Jornalistas brasileiros tendem a ver os Estados Unidos como a pátria da liberdade, quando se trata da ação do governo em relação à imprensa. Mas não é bem assim. O site The Intercept, editado por Glenn Greenwald, divulgou documentos confidenciais do FBI indicado que a polícia federal dos EUA pode espionar (escutas) jornalistas sem autorização da Justiça.

Se é suspeito de espionagem, ou se estiver contribuindo com o serviço secreto de outro país, o jornalista poderá ser grampeado pelo FBI. Porém, as coisas não funcionam com regras muito bem definidas. O jornalista que estiver investigando ações ilegais ou mesmo legais (mas de interesse público) do governo americano poderá, se apontado como suspeito de espionagem, ser investigado e grampeado pelo FBI.

É quase um Obamagate, a imprensa está em polvorosa, mas tudo indica que Barack Obama se tornou uma espécie de James Bond da política: tem licença para quase tudo — espionar, grampear e, até, matar adversários dos Estados Unidos (ah, claro, no exterior).

É provável que os oito anos de Barack Obama na Presidência sejam considerados, quando for possível fazer um balanço qualificado e objetivo, como dos mais letais da história dos Estados Unidos.

Há dois Barack Obama. O mais acentuadamente público é adepto de uma retórica humanista, até meio angelical. O estadista dos bastidores, adepto da realpolitik, não pensa duas vezes em autorizar assassinatos de adversários no exterior. O atenuante é: “Estamos matando terroristas”. Ainda não se fez a contabilidade, mas é provável que o número de inocentes mortos pelos militares e agentes americanos é muito maior do que o número de terroristas mortos.

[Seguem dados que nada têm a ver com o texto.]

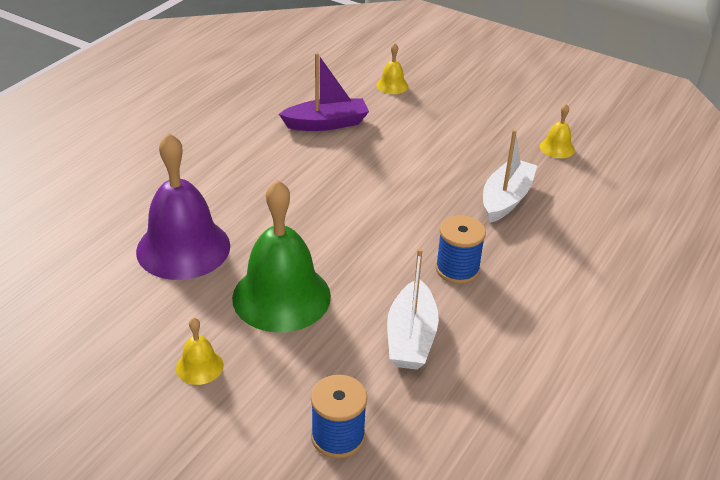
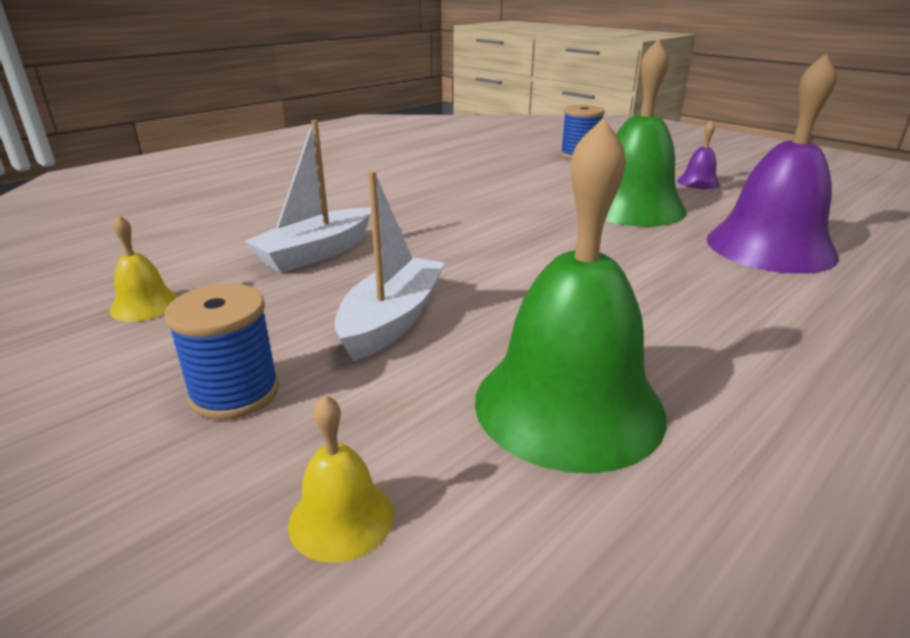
camera: 165 degrees left, 10 degrees down
(199, 366) = (698, 182): yellow bell -> purple bell
(326, 124) = (568, 405): purple boat -> green bell
(411, 337) = (508, 181): white boat -> white boat (392, 320)
(457, 269) = (436, 208): blue spool -> blue spool (235, 393)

Há livros de qualidade sobre a ação militar dos Estados Unidos no exterior, mas falta um livro detalhado sobre o assassinato de inocentes em decorrência de ações americanas no Oriente Médio e na África. É provável que, assim que surgir um Raul Hilberg dos tempos contemporâneos, se poderá falar numa espécie de genocídio americano crudelíssimo. Os mortos árabes e africanos são menos lembrados (e até nada lembrados) do que os mortos europeus e americanos. É como se não existissem, é como se não fossem gente. É como se fossem não-seres — indivíduos descartáveis. Parece discurso de esquerdista? Quem escreve isto nada tem de esquerdista, mas também não adere à cegueira interessada dos que avaliam que, na luta contra o terrorismo, vale tudo — inclusive matar inocentes, desde que no Oriente Médio e na África, terras de supostos bárbaros liquidáveis.